500/600 persone sono arrivate sotto Palazzo Marino gridando tutta la
rabbia possibile e finendo, sempre in corteo per la città, in
un'assemblea pubblica dove si decide la manifestazione di sabato
pomeriggio. L'appello a riprendersi il centro aveva "centrato"
l'obiettivo. "Un oceano rosso di cinquemila persone che ha paralizzato
le vie del centro fino a tarda sera", detto da un quotidiano non certo
vicino a noi, anzi il contrario. Dal colpo d'occhio delle foto scattate
dall'alto potremmo essere almeno il doppio, ma questa è un'altra
storia. Due compagni vengono fermati sotto casa loro mentre si
accingevano a venire in corteo e vengono rilasciati alcune ore dopo.
L'idea di arrivare almeno nelle vicinanze del centro sociale si fa
verosimile, però il quartiere ticinese è assediato.

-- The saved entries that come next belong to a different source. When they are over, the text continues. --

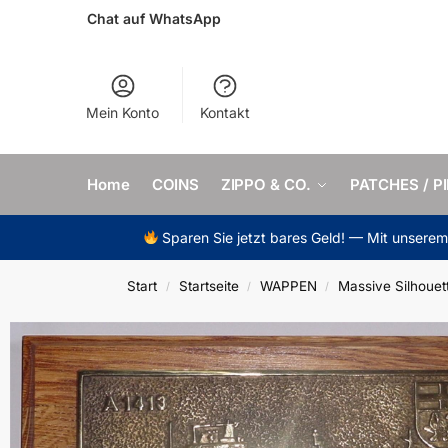
Chat auf WhatsApp
Mein Konto
Kontakt
Home
COINS
ZIPPO & CO.
PATCHES / P
Sparen Sie jetzt bares Geld! — Mit unsere
Start
Startseite
WAPPEN
Massive Silhouet
/
/
/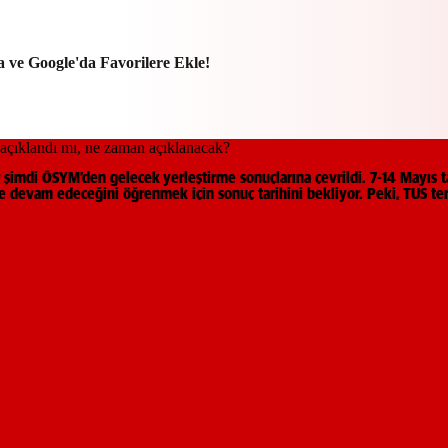
a ve Google'da Favorilere Ekle!
imdi ÖSYM’den gelecek yerleştirme sonuçlarına çevrildi. 7-14 Mayıs tari
 devam edeceğini öğrenmek için sonuç tarihini bekliyor. Peki, TUS ter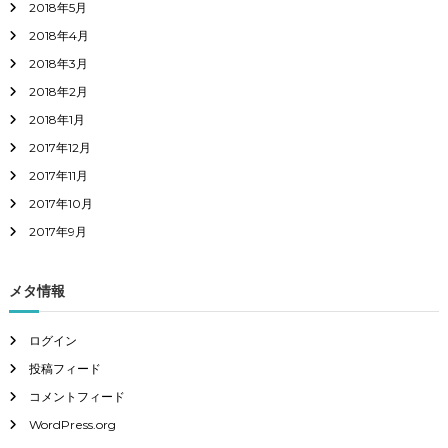
2018年5月
2018年4月
2018年3月
2018年2月
2018年1月
2017年12月
2017年11月
2017年10月
2017年9月
メタ情報
ログイン
投稿フィード
コメントフィード
WordPress.org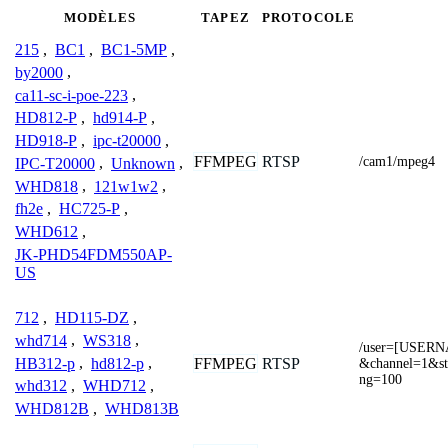
MODÈLES
TAPEZ
PROTOCOLE
215
,
BC1
,
BC1-5MP
,
by2000
,
ca11-sc-i-poe-223
,
HD812-P
,
hd914-P
,
HD918-P
,
ipc-t20000
,
FFMPEG
RTSP
/cam1/mpeg4
IPC-T20000
,
Unknown
,
WHD818
,
121w1w2
,
fh2e
,
HC725-P
,
WHD612
,
JK-PHD54FDM550AP-
US
712
,
HD115-DZ
,
whd714
,
WS318
,
/user=[USER
HB312-p
,
hd812-p
,
FFMPEG
RTSP
&channel=1&str
ng=100
whd312
,
WHD712
,
WHD812B
,
WHD813B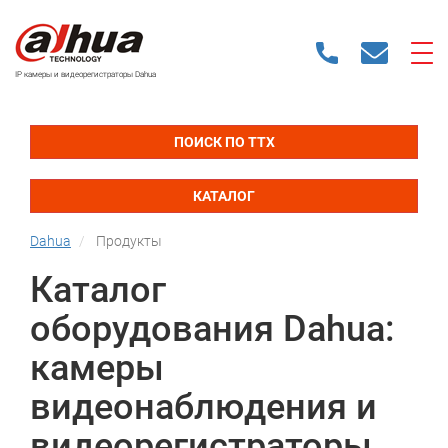
IP камеры и видеорегистраторы Dahua
ПОИСК ПО ТТХ
КАТАЛОГ
Dahua
Продукты
Каталог
оборудования Dahua:
камеры
видеонаблюдения и
видеорегистраторы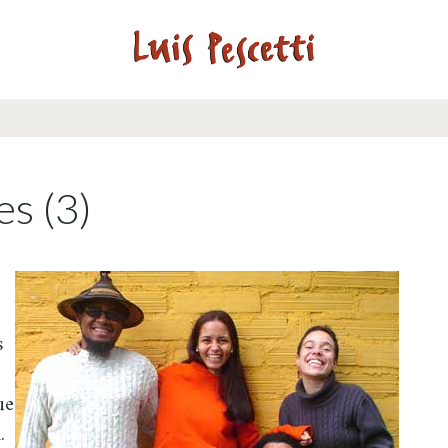
es (3)
s
ue
.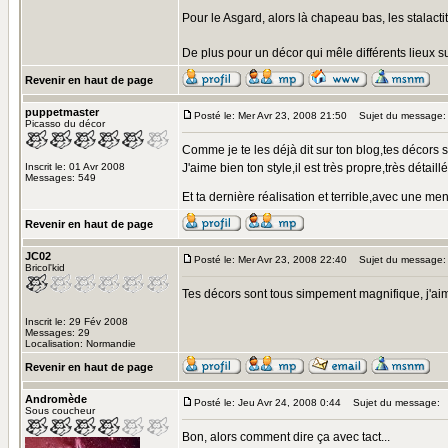
Pour le Asgard, alors là chapeau bas, les stalactit
De plus pour un décor qui mêle différents lieux 
Revenir en haut de page
puppetmaster
Posté le: Mer Avr 23, 2008 21:50
Sujet du message:
Picasso du décor
Comme je te les déjà dit sur ton blog,tes décors 
Inscrit le: 01 Avr 2008
J'aime bien ton style,il est très propre,très déta
Messages: 549
Et ta dernière réalisation et terrible,avec une men
Revenir en haut de page
JC02
Posté le: Mer Avr 23, 2008 22:40
Sujet du message:
Bricol'kid
Tes décors sont tous simpement magnifique, j'aime
Inscrit le: 29 Fév 2008
Messages: 29
Localisation: Normandie
Revenir en haut de page
Andromède
Posté le: Jeu Avr 24, 2008 0:44
Sujet du message:
Sous coucheur
Bon, alors comment dire ça avec tact...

Centinaia di poliziotti in assetto di guerra sono pronti a tutto pur di
difendere gli interessi di fascisti, petrolieri e palazzinari. Il
corteo ormai enorme e rabbioso, ma compatto, entra nel cuore della
Milano dello shopping, disarticola il traffico cittadino, manda in tilt
tutta l'organizzazione tranviaria pur rimanendo in una situazione
tranquilla. Forse lo sceriffo De Corato ha sbagliato a fare i conti.
Questa città, nonostante da una quantità di anni sia
governata dai peggiori individui sulla faccia della terra, (dai Craxi,
Pillitteri, Formentini, Albertini fino ai petrolieri e palazzinari e
fascisti di vecchio e nuovo conio) ha ancora un'anima di dignità
da difendere e vendere cara. La Milano vera, quella dei luoghi liberati
dal denaro, dove si curano le persone per quello che sono e non per il
conto in banca, la Milano proletaria e solidale dove il rapporto con
l'altro è un elemento della vita: non carità cristiana,
ma normalità quotidiana. Questa Milano sarà pronta a
ributtare indietro le logiche reazionarie e affaristiche. Lo sceriffo
De Corato ha proprio sbagliato a fare i conti.